▶ _Records for the exercise_
....

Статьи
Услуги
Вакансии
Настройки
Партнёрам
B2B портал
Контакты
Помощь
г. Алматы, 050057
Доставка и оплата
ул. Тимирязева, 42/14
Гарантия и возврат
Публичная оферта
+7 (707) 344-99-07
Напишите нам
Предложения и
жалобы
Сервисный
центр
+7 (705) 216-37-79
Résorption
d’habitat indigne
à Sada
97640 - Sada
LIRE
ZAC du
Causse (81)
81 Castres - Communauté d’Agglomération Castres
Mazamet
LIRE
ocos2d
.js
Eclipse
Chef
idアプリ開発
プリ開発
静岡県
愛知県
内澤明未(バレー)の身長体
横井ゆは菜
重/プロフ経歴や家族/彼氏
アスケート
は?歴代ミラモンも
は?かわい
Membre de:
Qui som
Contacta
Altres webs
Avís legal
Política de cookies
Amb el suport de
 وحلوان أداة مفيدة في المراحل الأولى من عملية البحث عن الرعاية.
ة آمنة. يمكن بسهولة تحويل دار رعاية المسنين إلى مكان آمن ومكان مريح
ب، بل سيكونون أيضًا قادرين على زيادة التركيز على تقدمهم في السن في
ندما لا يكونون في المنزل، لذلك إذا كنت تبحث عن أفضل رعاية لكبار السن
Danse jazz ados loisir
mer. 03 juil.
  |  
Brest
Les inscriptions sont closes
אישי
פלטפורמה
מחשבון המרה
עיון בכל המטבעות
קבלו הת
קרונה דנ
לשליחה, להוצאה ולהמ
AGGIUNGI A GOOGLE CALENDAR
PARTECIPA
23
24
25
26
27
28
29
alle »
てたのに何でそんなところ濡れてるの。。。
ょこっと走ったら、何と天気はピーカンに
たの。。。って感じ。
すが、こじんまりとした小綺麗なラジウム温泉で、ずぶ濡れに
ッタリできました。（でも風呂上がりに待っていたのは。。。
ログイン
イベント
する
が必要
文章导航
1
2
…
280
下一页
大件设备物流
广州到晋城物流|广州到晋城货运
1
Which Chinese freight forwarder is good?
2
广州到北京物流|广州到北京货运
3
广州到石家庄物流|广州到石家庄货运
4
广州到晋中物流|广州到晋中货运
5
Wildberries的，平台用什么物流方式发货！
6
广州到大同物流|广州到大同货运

....

▶ _What the exercise asks_
Lay out the stretch from the start of the records through the line containing "Causse (81)" as a Markdown table with two columns, Row and Text. Put a running row number under Row and the line under Text, leaving out any blank lines.

▶ _Answer for the task_
| Row | Text |
|---|---|
| 1 | Статьи |
| 2 | Услуги |
| 3 | Вакансии |
| 4 | Настройки |
| 5 | Партнёрам |
| 6 | B2B портал |
| 7 | Контакты |
| 8 | Помощь |
| 9 | г. Алматы, 050057 |
| 10 | Доставка и оплата |
| 11 | ул. Тимирязева, 42/14 |
| 12 | Гарантия и возврат |
| 13 | Публичная оферта |
| 14 | +7 (707) 344-99-07 |
| 15 | Напишите нам |
| 16 | Предложения и |
| 17 | жалобы |
| 18 | Сервисный |
| 19 | центр |
| 20 | +7 (705) 216-37-79 |
| 21 | Résorption |
| 22 | d’habitat indigne |
| 23 | à Sada |
| 24 | 97640 - Sada |
| 25 | LIRE |
| 26 | ZAC du |
| 27 | Causse (81) |